Convenient; but keeping an account open all the time can give people a really easy way into your social media account, especially if the account is open on a mobile device which subsequently gets lost or if you are using a shared device and forget to log out.
As people will inevitably forget to log off on some occasions, the most secure way to handle this is to require access to corporate social media only via fixed company equipment. This does mean that people won’t be able to post updates from Twitter and Facebook when they are out and about. I’ll come you how you manage that disadvantage in a moment.
Avoid phishing attacks
Another common problem is “phishing” which is where a hacker sends you message that seems to be from your social network, asking you to log in to your account for some plausible reason. They provide you with a handy link. You, thinking you are logging into your Twitter account, enter your username and password into a fake login page, which promptly captures the data. You have been hacked. Often these attacks are highly personalised and will use your name, as a result looking very credible.
The only way to prevent phishing attach is through education. Train people to look for suspicious emails. Get people to check the actual address of the site they are logging into by looking at the address bar or better still avoid clicking on links (especially shortened URLs) in emails and navigate directly to their social media account instead.

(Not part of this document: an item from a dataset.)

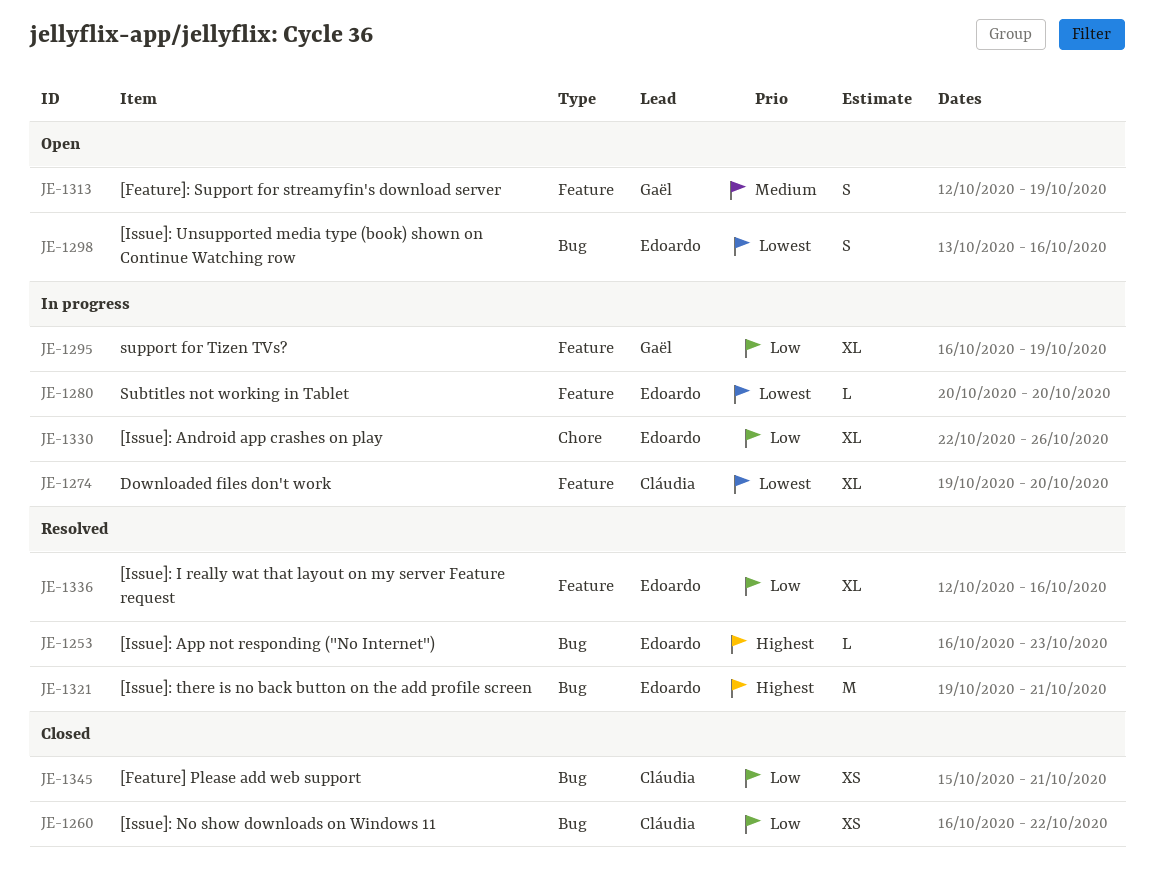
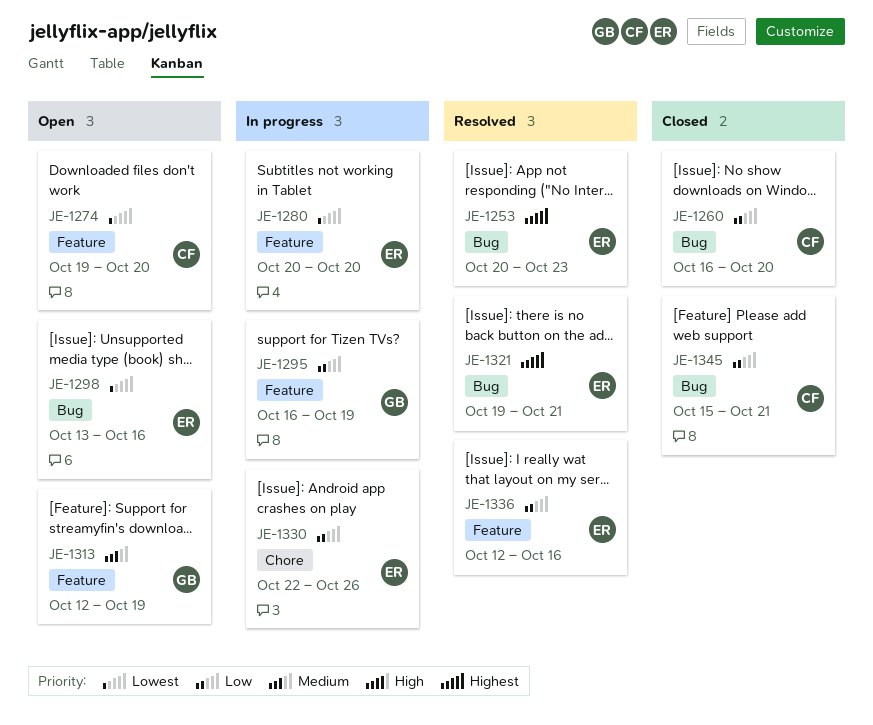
JE-1253, start: Oct 16 -> Oct 20
JE-1260, due: Oct 22 -> Oct 20
JE-1274, status: In progress -> Open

Additional security can be provided by using the SSO technology mentioned earlier as these tools won’t automatically complete your log in information if you aren’t on a legitimate site. But if you don’t have that then education (and common sense) is your only defence.
Protect mobile devices & manage wi-fi use
Business people who have a requirement to post on social media sites for their employers are highly likely to have a smart phone or a laptop. And mobile devices represent a real risk because:
- They can be lost or stolen
- They may connect to the internet via unsecure or dangerous connections
The easiest way to manage risk this is to limit access to corporate social media accounts via fixed computers in secure office locations. This might sound draconian but in practice most social media can be managed in this way with executives who are out of the office mailing posts to colleagues who can post from the secure location of the office.
But what about newsy posts that require immediate publication? For instance tweets at a conference or Facebook posts at an industry event? Here are some ideas:
- Ensure the mobile device you are using is adequately password protected, especially if you are using a password vault like LastPass to make logging on to a number of different accounts easy
- Password vaults remember passwords for you. Ideally I wouldn’t use them on a mobile device but if you do make sure you have the ability to lock or wipe it remotely in case you lose it; (IT managers should audit the remote use of social media and where appropriate provide such remote locking or wiping capabilities to privately owned devices)
- If you are logging on to Twitter or Facebook on a mobile device make sure you log off after you finish
- If you are accessing social media via wi-fi then check to make sure it is the official wi-fi (check the exact name) and don’t be tempted to use an unsecured wi-fi that seems to offer easy access; (personally I would never use wi-fi outside the home or office for any sensitive purpose, but then I am a cynic)
- If you are tweeting via wi-fi then don’t use the corporate account, or your own account if you are a prominent person (e.g. a director of a large corporate). Set up a secondary account and use it for out-of-office events. Use the hashtag for the event to ensure that people find your posts. Get colleagues to follow the secondary account and share your posts via the main corporate account as soon as possible
Ultimately a lot of protection can be gained through education. Help people understand where the risks lie and what they can do to minimise them. Education is a cornerstone of security. It won’t protect you all the time (nothing will) but with the right processes and attitudes in place the risks can be reduced massively.